The offense should not be a problem. What should worry the rest of the NFC is a defense made up of spare parts that played better than most expected, especially as the season wore on.

A young defense rose up and is primed to only get better

Vincent Carchietta-USA TODAY Sports

Aaron Donald and Ernest Jones IV were the only two returning players who’d started at least 10 games for the Rams in 2022. Four different starters came from the team’s draft classes from the past two years. Each was drafted in the third round or later because Los Angeles didn’t have any first or second round picks.

Still, this worked out. Jones was one of the NFL’s most productive linebackers in his third season as a pro. Rookies Byron Young and Kobie Turner combined for 17 sacks and 35 quarterback hits. Second year cornerback Cobie Durant allowed fewer than 54 percent of his targets to be caught.

This still left holes, but Los Angeles came together as a league-average unit over the latter half of 2023. This was a depth chart whose only recognizable player to the majority of the NFL was Aaron Donald. It leaned heavily on young players who weren’t blue chip first or second round picks and they came through.

via rbsdm.com and the author

A young, average defense isn’t anything to write home about, but the fact it was put together via the NFL’s version of a Dollar Tree is.
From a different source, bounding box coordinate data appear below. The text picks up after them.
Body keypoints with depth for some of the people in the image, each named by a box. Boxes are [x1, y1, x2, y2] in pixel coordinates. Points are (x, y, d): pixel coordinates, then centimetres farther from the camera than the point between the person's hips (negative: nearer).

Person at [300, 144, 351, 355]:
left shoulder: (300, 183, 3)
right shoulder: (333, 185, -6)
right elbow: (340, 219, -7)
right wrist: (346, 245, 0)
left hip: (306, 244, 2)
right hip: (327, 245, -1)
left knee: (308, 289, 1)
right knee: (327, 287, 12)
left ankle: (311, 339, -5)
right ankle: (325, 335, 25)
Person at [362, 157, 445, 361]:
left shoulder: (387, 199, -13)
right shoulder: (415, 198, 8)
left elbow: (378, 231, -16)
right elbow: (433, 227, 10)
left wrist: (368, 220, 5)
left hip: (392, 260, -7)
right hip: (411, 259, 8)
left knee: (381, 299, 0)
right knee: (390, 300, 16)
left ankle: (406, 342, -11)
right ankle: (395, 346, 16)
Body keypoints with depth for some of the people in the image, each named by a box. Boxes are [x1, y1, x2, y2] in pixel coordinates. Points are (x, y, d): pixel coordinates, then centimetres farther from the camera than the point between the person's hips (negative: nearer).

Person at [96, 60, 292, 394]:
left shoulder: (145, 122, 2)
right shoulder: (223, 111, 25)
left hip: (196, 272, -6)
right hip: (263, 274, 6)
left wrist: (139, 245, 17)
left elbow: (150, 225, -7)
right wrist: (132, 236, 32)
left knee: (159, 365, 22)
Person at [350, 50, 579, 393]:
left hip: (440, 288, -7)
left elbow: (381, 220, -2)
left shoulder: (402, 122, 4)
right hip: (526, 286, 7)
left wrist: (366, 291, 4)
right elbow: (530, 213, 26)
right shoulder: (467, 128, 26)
General manager Les Snead slapped together a playoff-worthy defense with middling draft prospects and the kind of inexpensive veterans who could fit under a strained salary cap. In 2024, his Rams have a first round pick for the first time since drafting Jared Goff. Their estimated $44 million in cap space is 10th-most in the NFL, per Over the Cap.

That means this defense is only going to get better, even as Donald approaches his mid-30s (after an age 32 season in which is was voted an All-Pro by both the Associated Press and his peers). Any dropoff from Stafford won’t just be mitigated by the presence of Nacua and Williams and a hopefully healthy Kupp. He’ll be saved by shootouts by a rising young unit and a general manager who has been proficient at mining useful ore at a point where other franchises have been harvesting dirt.